Eine Horrorschweiz ist es, die Schneeberger hier zeichnet, aber ist sie wirklich so weit weg von der Realität? Schneeberger sagt es so: «Die Frage war, wenn nur das Allerwichtigste bleibt, der Kern der Schweiz, die Geschichte, die du über diesen Ort erzählen willst: Welche wäre das?» Hier sind es die Fichenaffäre, um die der Text kreist, und die wirtschaftlichen und politischen Beziehungen der Schweiz zum südafrikanischen Apartheidregime, der Schmerz, mit dieser Vergangenheit und ihrer sehr spärlichen Aufarbeitung leben zu müssen.

Aber geradeaus ist diese Geschichte nicht erzählt, vielmehr gleicht «suisseminiature» einem Labyrinth, in dem man immer wieder an derselben Stelle vorbeiläuft und sich dabei fragen muss, ob man wirklich schon einmal hier war. Die Erzählung ist sprunghaft und voller Löcher, Auslassungen. Das ist anstrengend: Man muss sich entweder arg konzentrieren, lieber aber es einfach mit sich passieren lassen, um damit zurande zu kommen. Ein Text wie ein Trip oder besser: wie ein Backstagetalk, fahrig, wirr.

Und wütend. Schneeberger selbst wirkt nicht hoffnungslos, obwohl auch unser Gespräch von einem düsteren Thema zum nächsten kommt. Einige gute Orte bleiben doch, für Schneeberger etwa der Club – vielleicht gar als Beweis, dass der Untergrund eben auch Schutz bedeutet. «Wenn die Gesellschaft am Arsch ist, ist der Untergrund der Ort, wo Kreativsein möglich ist, wo es Lösungsansätze gibt», sagt Schneeberger. An der Oberfläche dauert das Leben zum Glück an, sogar mit Zukunft: «Ich war ja lange überzeugt, dass unsere Leben bald einmal durch einen Atombombeneinschlag beendet werden, und jetzt bin ich fast fünfzig und denke über meine AHV nach. Da habe ich jetzt den Scheiss, hätte ich mal besser vorgesorgt.» In «suisseminiature» ist es die Freundschaft zwischen den drei Hauptfiguren, die dieser Unglücksschweiz ein grosses Trotzdem entgegensetzt.
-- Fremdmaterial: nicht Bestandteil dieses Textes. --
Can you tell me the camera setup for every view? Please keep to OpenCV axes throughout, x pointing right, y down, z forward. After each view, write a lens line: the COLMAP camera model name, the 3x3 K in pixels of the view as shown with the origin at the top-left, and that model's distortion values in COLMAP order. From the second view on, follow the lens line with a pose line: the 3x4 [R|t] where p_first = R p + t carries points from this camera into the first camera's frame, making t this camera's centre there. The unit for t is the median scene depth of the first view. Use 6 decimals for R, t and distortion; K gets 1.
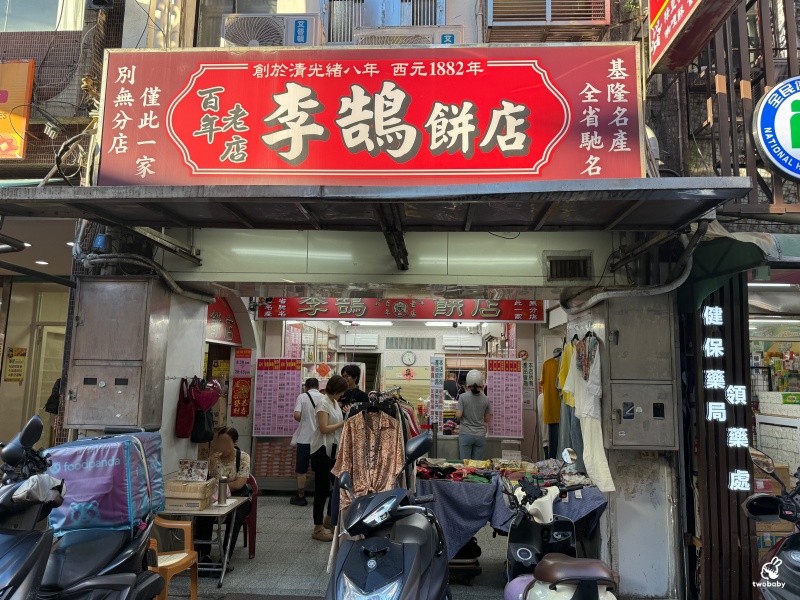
lens RADIAL K [[569.3, 0, 400.0], [0, 569.3, 300.0], [0, 0, 1]] dist [0.096797, -0.155078]
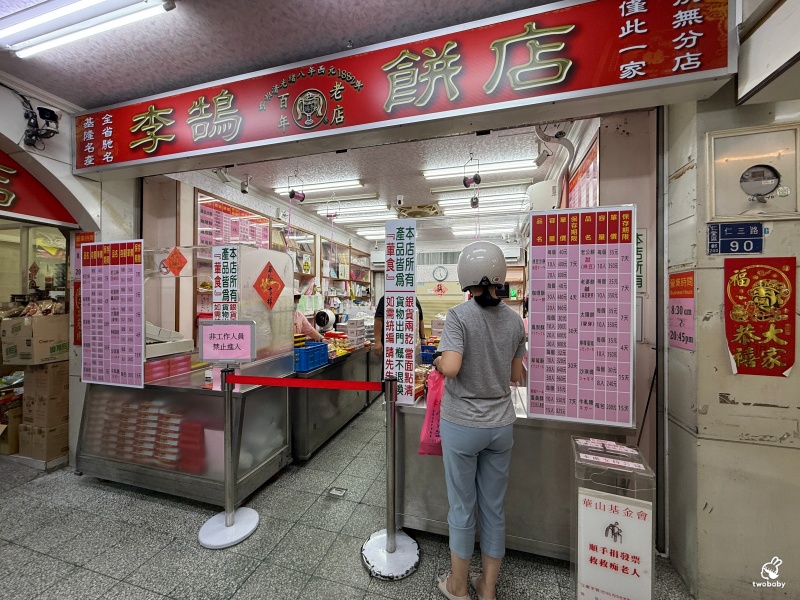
lens RADIAL K [[317.7, 0, 400.0], [0, 317.7, 300.0], [0, 0, 1]] dist [-0.006333, -0.000021]
pose [[0.975056, -0.011463, -0.221663, 0.219178], [0.040170, 0.991288, 0.125437, 0.245813], [0.218294, -0.131212, 0.967022, 1.467357]]
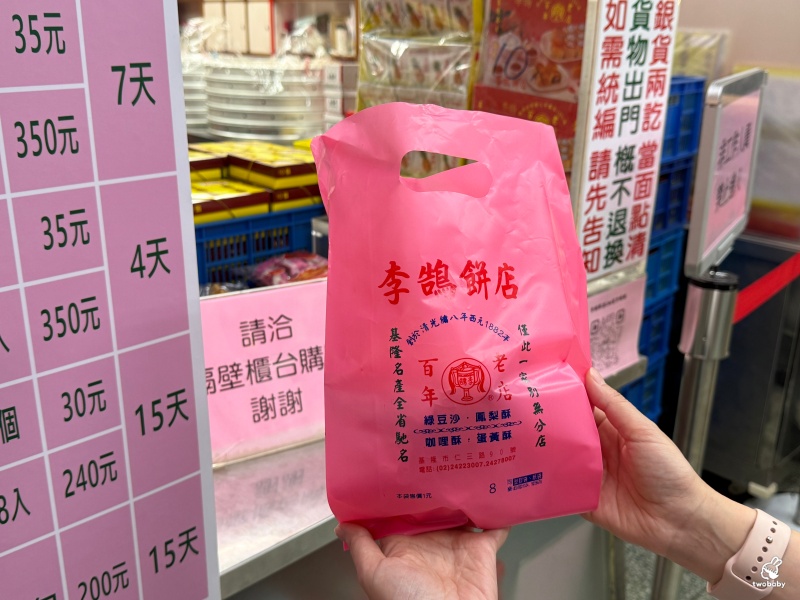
lens RADIAL K [[812.6, 0, 400.0], [0, 812.6, 300.0], [0, 0, 1]] dist [0.194083, -0.566048]
pose [[0.688161, -0.238767, 0.685146, -0.420645], [-0.102240, 0.902969, 0.417366, 0.287533], [-0.718318, -0.357264, 0.596976, 1.746331]]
Wie ist es möglich, diese zu erhalten und fortzuführen, trotz all der Verletzungen, die sich die drei im Verlauf der Jahre angetan haben? Sie probieren es eben.

Buchcover von «suisseminiature»
X Schneeberger: «suisseminiature». Roman. Verlag Die Brotsuppe. Biel 2023. 284 Seiten. 29 Franken.